# User:1sfoerster/sandbox2

simulation showing an energy imbalance at the beginning circuitlab.com for 2R, C, L with both voltage and current sources

## Simulation

Was simulated at circuitlab.com.

Color Voltage Current
Blue ${\displaystyle V_{s}}$ ${\displaystyle i_{1}}$
Orange ${\displaystyle V_{2}}$ ${\displaystyle i_{2}}$
Brown ${\displaystyle V_{L}}$ ${\displaystyle i_{L}}$

## Power Analysis

Power Analysis is rooted in the phasor domain! The phasor domain is limited to sinusoidal driving sources.
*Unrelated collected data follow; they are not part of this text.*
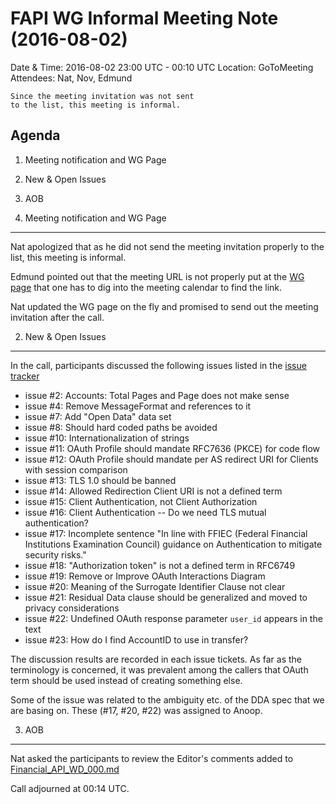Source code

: FAPI WG Informal Meeting Note (2016-08-02)
=====================================
Date & Time: 2016-08-02 23:00 UTC - 00:10 UTC
Location: GoToMeeting 
Attendees: Nat, Nov, Edmund

    Since the meeting invitation was not sent 
    to the list, this meeting is informal. 

Agenda
-----------
1. Meeting notification and WG Page
2. New & Open Issues
3. AOB

1. Meeting notification and WG Page
---------------------------------------
Nat apologized that as he did not send the meeting 
invitation properly to the list, this meeting is 
informal. 

Edmund pointed out that the meeting URL is 
not properly put at the [WG page](https://openid.net/wg/fapi) that 
one has to dig into the meeting calendar to 
find the link. 

Nat updated the WG page on the fly and 
promised to send out the meeting invitation after the call. 

2. New & Open Issues
------------------------
In the call, participants discussed the following issues 
listed in the [issue tracker](https://bitbucket.org/openid/fapi/issues)

* issue #2: Accounts: Total Pages and Page does not make sense
* issue #4: Remove MessageFormat and references to it
* issue #7: Add "Open Data" data set
* issue #8: Should hard coded paths be avoided
* issue #10: Internationalization of strings
* issue #11: OAuth Profile should mandate RFC7636 (PKCE) for code flow
* issue #12: OAuth Profile should mandate per AS redirect URI for Clients with session comparison
* issue #13: TLS 1.0 should be banned
* issue #14: Allowed Redirection Client URI is not a defined term
* issue #15: Client Authentication, not Client Authorization
* issue #16: Client Authentication -- Do we need TLS mutual authentication?
* issue #17: Incomplete sentence "In line with FFIEC (Federal Financial Institutions Examination Council) guidance on Authentication to mitigate security risks."
* issue #18: "Authorization token" is not a defined term in RFC6749
* issue #19: Remove or Improve OAuth Interactions Diagram
* issue #20: Meaning of the Surrogate Identifier Clause not clear
* issue #21: Residual Data clause should be generalized and moved to privacy considerations
* issue #22: Undefined OAuth response parameter `user_id` appears in the text
* issue #23: How do I find AccountID to use in transfer?

The discussion results are recorded in each issue tickets. 
As far as the terminology is concerned, it was prevalent among the callers 
that OAuth term should be used instead of creating something else. 

Some of the issue was related to the ambiguity etc. of 
the DDA spec that we are basing on. These (#17, #20, #22) was 
assigned to Anoop. 

3. AOB
--------
Nat asked the participants to review the Editor's comments added 
to [Financial_API_WD_000.md](Financial_API_WD_000.md)

Call adjourned at 00:14 UTC.  


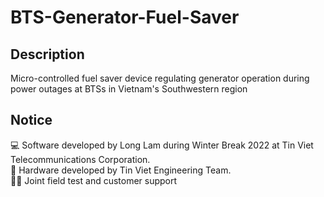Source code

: # BTS-Generator-Fuel-Saver
## Description
Micro-controlled fuel saver device regulating generator operation during power outages at BTSs in Vietnam's Southwestern region

## Notice
:computer: Software developed by Long Lam during Winter Break 2022 at Tin Viet Telecommunications Corporation. <br>
:hammer: Hardware developed by Tin Viet Engineering Team. <br>
:technologist: Joint field test and customer support
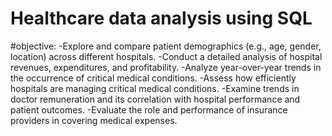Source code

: # Healthcare data analysis using SQL

#objective: 
-Explore and compare patient demographics (e.g., age, gender, location) across different hospitals.
-Conduct a detailed analysis of hospital revenues, expenditures, and profitability.
-Analyze year-over-year trends in the occurrence of critical medical conditions.
-Assess how efficiently hospitals are managing critical medical conditions.
-Examine trends in doctor remuneration and its correlation with hospital performance and patient outcomes.
-Evaluate the role and performance of insurance providers in covering medical expenses.


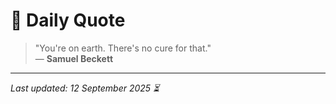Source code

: # 📜 Daily Quote

> "You're on earth. There's no cure for that."  
> — **Samuel Beckett**

---

_Last updated: 12 September 2025 ⏳_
This is why the discussion of RMS power and it's calculation is not part of this analysis.

${\displaystyle \mathbb {V} _{s}=120{\sqrt {2}}\angle 2.09}$
${\displaystyle \mathbb {I} =15.9\angle 1.73}$
${\displaystyle \mathbb {I} ^{*}=15.9\angle -1.73}$

if :${\displaystyle \mathbb {V} =M_{v}\angle \phi _{v}\quad }$, and ${\displaystyle \quad \mathbb {I} =M_{i}\angle \phi _{i}}$ then

${\displaystyle \mathbb {S} =\mathbb {V} \mathbb {I} ^{*}={\frac {M_{v}M_{i}}{2}}\angle (\phi _{v}-\phi _{i})={\frac {120{\sqrt {2}}*15.9}{2}}\angle (2.09-1.73)=135\angle 0.36=126+47.6j}$

and

${\displaystyle cos(.36)=.936}$

In summary

Value Units Description
${\displaystyle 135}$ volt-ampere va apparent power what utility companies manage: peak power they design for, peak power they have to deliver
${\displaystyle .936}$ unitless power factor, ratio of real power to apparent power, ideally 1
${\displaystyle 126}$ watt W real, average, active power ... what consumers want to pay for (watt-hours)
${\displaystyle 47.6}$ volt-amp-reactive var reactive power ... why not all outlets in a room are on the same circuit breaker

## Intuition

ELI ... voltage leads the current through an inductor

Derivatives cause a lag ... a delay in time ... which is a positive angle in sinusoidal.